### The request
Please put the lines of the records into a numbered list, starting at the beginning of the records and ending at the line containing "ISO/IEC 19941 | WG: 2 -> 4", with both ends included and blank lines left out.

[Dataset records]
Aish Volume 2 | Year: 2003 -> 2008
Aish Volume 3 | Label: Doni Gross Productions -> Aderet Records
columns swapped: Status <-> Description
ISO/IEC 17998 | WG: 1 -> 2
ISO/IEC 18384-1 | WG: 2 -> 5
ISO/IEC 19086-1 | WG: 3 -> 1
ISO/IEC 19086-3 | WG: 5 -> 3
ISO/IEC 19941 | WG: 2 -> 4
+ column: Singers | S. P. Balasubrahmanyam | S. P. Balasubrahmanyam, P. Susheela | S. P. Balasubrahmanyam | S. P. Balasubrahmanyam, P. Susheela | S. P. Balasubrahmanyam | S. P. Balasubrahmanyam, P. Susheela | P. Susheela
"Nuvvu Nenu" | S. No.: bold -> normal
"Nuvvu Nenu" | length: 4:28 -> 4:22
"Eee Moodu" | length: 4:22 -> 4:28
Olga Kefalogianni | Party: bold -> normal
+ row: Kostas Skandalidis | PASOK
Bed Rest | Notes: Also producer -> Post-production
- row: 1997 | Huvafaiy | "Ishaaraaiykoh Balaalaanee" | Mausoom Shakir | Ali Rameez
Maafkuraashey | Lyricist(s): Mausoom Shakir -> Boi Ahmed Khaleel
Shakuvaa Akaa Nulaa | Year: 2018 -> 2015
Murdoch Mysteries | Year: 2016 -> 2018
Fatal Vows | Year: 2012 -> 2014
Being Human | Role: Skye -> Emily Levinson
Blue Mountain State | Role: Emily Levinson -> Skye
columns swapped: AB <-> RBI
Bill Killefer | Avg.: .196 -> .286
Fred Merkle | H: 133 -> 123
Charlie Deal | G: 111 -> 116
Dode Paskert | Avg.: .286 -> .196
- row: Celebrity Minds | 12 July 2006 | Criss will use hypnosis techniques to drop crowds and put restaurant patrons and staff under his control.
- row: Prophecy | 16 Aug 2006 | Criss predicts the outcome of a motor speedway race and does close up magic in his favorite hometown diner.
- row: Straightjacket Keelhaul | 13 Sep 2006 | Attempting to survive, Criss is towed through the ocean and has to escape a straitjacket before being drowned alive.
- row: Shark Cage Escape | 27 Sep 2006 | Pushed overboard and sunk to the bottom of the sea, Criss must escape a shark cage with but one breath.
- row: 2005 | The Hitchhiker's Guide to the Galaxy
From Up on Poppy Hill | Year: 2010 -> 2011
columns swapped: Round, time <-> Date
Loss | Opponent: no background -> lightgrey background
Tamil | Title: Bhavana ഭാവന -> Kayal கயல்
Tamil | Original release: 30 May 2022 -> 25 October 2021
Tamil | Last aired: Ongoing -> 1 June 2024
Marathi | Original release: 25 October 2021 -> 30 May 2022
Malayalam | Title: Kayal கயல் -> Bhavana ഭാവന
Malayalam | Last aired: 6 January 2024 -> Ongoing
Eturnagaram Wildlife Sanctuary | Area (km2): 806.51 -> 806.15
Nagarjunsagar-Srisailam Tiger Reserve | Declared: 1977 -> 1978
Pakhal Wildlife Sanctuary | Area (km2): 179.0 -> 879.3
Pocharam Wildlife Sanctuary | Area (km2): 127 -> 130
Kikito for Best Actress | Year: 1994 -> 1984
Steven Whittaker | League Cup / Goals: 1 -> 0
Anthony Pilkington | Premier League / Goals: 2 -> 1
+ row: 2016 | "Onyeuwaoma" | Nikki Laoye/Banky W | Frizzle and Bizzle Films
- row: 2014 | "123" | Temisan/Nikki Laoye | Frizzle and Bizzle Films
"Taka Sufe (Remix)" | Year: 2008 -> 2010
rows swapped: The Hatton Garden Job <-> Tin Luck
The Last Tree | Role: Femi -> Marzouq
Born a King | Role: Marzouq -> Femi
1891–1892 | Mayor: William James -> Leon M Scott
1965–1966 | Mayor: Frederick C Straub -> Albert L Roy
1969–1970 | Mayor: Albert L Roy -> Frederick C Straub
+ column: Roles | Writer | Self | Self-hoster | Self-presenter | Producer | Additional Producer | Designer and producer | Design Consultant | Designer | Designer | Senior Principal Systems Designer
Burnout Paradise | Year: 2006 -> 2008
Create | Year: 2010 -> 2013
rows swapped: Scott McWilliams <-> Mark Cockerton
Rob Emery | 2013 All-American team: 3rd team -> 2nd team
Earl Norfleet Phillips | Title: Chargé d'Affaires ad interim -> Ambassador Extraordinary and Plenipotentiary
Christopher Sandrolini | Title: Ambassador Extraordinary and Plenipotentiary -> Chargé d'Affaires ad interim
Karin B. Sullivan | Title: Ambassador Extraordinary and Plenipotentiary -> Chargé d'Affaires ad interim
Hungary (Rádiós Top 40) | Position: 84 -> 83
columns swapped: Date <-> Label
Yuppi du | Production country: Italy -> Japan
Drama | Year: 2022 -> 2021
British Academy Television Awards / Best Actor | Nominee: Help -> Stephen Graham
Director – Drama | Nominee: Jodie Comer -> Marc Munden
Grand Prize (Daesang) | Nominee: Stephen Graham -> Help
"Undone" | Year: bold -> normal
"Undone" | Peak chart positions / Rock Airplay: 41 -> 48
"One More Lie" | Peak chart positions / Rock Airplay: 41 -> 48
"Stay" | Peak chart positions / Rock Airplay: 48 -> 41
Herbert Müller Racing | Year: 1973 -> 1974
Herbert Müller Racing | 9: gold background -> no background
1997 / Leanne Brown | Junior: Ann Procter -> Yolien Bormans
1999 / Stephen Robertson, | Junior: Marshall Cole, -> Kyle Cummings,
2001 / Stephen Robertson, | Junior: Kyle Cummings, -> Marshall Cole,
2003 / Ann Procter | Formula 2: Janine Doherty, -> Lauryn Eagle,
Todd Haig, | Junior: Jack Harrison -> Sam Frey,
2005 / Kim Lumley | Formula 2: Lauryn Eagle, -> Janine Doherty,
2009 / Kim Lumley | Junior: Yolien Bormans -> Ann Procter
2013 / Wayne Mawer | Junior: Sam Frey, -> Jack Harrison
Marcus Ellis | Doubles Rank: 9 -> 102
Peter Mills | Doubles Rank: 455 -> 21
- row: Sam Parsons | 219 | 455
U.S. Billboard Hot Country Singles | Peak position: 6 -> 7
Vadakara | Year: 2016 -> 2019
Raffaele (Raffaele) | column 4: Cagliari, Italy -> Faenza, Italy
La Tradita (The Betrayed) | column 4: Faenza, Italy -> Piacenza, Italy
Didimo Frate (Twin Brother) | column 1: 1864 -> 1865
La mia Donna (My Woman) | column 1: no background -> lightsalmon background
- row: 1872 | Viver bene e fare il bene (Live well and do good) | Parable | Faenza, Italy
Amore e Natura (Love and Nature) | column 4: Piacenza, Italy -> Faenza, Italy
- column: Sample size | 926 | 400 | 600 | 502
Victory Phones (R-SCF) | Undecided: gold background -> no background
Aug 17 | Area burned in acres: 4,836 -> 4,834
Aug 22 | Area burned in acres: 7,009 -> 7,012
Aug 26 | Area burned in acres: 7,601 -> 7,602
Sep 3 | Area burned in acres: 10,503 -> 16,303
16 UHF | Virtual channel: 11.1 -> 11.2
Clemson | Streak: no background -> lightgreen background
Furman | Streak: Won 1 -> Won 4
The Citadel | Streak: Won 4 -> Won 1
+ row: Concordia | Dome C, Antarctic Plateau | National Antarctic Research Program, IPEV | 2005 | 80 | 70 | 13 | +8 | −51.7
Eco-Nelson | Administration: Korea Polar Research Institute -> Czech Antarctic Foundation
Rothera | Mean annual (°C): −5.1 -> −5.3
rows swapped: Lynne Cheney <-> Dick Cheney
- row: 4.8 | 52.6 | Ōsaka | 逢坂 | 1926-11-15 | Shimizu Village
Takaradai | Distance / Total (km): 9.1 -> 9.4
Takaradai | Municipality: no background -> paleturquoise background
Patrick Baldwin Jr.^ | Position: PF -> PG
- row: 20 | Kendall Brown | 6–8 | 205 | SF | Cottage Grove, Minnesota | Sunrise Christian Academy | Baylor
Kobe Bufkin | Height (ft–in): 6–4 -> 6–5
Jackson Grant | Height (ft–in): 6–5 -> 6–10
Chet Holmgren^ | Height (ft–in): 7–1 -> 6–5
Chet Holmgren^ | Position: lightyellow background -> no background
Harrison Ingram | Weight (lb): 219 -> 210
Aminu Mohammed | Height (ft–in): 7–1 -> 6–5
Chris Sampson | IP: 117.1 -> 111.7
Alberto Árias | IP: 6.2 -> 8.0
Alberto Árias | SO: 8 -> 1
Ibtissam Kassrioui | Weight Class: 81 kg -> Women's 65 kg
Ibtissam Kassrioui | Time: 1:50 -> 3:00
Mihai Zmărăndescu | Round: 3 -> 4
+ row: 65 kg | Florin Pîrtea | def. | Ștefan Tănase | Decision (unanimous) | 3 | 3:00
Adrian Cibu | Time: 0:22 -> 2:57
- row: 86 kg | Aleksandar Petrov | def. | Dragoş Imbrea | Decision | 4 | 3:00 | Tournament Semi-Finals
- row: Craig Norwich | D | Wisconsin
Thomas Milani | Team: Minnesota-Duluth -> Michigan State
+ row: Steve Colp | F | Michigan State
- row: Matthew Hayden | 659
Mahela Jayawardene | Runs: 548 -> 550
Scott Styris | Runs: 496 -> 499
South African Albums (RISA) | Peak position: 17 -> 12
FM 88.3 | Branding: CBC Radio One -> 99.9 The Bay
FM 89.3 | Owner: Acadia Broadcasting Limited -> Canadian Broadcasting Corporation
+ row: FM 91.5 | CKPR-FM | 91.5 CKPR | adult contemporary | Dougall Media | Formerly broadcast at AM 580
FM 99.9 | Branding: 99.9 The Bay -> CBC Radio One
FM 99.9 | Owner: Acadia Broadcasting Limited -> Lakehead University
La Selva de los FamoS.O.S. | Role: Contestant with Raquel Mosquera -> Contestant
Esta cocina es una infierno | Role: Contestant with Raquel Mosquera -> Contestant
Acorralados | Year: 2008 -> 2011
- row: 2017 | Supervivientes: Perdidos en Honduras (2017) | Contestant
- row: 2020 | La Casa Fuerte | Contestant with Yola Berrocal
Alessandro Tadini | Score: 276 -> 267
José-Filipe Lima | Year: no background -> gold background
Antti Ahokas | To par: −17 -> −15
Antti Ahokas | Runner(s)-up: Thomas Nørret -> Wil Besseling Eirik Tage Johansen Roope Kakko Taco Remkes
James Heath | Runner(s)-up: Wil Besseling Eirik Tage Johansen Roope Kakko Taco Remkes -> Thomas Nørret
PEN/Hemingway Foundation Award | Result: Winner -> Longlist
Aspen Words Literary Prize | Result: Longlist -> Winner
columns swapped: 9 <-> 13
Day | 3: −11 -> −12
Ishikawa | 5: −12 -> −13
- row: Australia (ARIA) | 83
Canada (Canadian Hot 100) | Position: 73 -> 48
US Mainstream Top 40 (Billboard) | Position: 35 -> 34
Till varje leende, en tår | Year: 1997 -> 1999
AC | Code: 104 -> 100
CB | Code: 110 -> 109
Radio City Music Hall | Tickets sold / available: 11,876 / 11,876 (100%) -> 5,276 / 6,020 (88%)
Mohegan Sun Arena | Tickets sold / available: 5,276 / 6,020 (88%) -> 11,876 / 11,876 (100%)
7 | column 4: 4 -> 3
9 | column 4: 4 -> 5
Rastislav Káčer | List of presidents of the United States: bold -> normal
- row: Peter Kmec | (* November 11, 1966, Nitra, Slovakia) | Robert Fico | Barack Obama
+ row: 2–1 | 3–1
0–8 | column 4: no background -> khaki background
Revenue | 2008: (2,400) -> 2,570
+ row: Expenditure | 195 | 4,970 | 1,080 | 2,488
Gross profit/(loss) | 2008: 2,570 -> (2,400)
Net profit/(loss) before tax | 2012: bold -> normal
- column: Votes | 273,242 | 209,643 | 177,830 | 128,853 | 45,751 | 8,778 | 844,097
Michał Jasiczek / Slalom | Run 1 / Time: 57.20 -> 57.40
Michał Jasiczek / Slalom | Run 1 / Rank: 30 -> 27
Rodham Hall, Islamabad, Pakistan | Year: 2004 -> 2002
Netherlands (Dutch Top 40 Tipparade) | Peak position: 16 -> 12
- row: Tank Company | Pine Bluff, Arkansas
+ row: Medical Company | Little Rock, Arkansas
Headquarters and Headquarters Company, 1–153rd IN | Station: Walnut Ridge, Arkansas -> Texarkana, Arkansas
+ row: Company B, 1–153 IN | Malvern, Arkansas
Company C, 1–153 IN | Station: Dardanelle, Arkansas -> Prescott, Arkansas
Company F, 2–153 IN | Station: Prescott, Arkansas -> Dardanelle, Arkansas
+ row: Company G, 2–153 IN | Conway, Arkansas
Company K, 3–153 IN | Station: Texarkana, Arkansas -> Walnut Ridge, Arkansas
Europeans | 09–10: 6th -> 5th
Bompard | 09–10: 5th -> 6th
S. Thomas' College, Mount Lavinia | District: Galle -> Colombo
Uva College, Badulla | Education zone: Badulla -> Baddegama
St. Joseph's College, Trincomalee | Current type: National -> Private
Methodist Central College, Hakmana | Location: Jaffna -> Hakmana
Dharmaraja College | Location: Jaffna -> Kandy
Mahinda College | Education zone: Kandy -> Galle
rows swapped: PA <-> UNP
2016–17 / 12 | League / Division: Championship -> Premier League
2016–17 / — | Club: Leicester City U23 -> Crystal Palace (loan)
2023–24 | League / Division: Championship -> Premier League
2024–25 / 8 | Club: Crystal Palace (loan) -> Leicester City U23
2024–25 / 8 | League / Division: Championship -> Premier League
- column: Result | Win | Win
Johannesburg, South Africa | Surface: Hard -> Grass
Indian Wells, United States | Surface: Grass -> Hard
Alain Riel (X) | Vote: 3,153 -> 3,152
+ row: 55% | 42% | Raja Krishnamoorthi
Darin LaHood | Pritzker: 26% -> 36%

### Task response
1. Aish Volume 2 | Year: 2003 -> 2008
2. Aish Volume 3 | Label: Doni Gross Productions -> Aderet Records
3. columns swapped: Status <-> Description
4. ISO/IEC 17998 | WG: 1 -> 2
5. ISO/IEC 18384-1 | WG: 2 -> 5
6. ISO/IEC 19086-1 | WG: 3 -> 1
7. ISO/IEC 19086-3 | WG: 5 -> 3
8. ISO/IEC 19941 | WG: 2 -> 4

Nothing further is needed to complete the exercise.